Very deep and broad would mean focusing for all students on a wide range of educational goals, including preparing students for life skills, such as empathy; work skills, such as persistence; citizenship skills, such as the ability to determine whether explanations are supported by evidence; and knowledge skills across reading and writing literacy, mathematics, science and engineering, social science and the arts. More superficial or narrower goals would mean limiting the focus to fewer subject areas or to the abilities required by current market demands. Less ambitious goals may also mean accepting narrower expectations for some students, as for example, students who struggle with basic skills.

In engineering, there is a concept called constraints. After a problem is identified, solutions must have boundaries -- real life resource constraints that are technical, but also value laden. For example, technical constraints such as the capacity of technologies to probe student understanding or a teacher's attentional capacity help define the optimal class size the mix of computer, face-to-face resources and personal contact in a classroom.
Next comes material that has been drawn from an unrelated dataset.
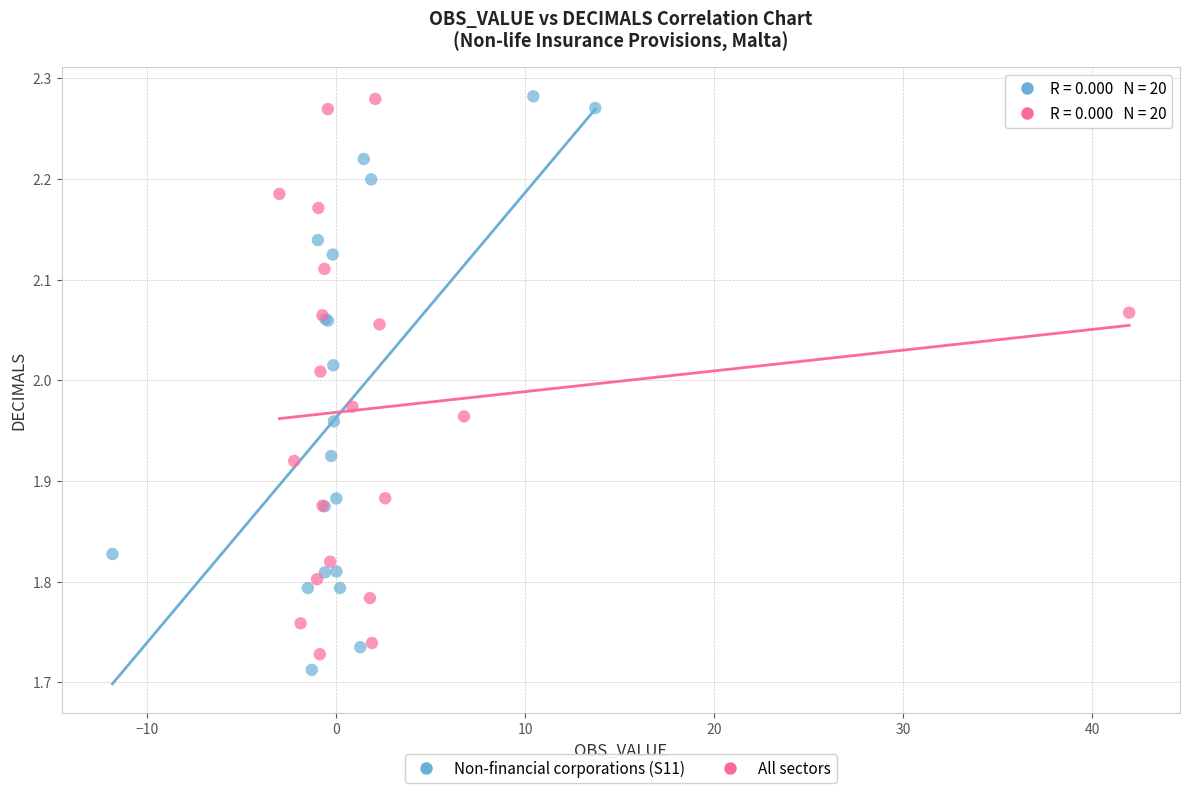

What are all the series names shown in the legend?

Non-financial corporations (S11), All sectors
However, deciding how much to invest in technology and teachers and for whom is a values choice.

Another engineering concept is trade-offs. When designing solutions to educational problems with its complex interacting subsystems, there are no solutions that are optimal for everyone or every part of the system. So, there are trade-off decisions to make. For example, as a society we make choices about whom to tax, how much and for what purposes. The wealthy may invest their money to spur economic growth, but if the rest of us have too little we are unable to buy the goods that keep the economy going. Tax policy that increases school funding in poorer neighborhoods may decrease it for the children of the wealthy. These strategic choices are value-laden.

Thoughtfully addressing educational improvement requires us to examine these choices, to examine what we accept as givens and what values frame the trade off choices we make. Recently, there has been increased attention to lack of upward mobility that challenges the American dream of "rising above one's circumstances." That perspective leads us to ask about what we need to do create educational opportunities the make it easier move up the ladder and "escape from poverty." I would prefer to ask about what we need to do ensure a decent respectable life and high-quality education for everyone no matter where they are on the ladder.

The ideas expressed in this article are those of Arthur H. Camins alone and do not represent Stevens Institute of Technology.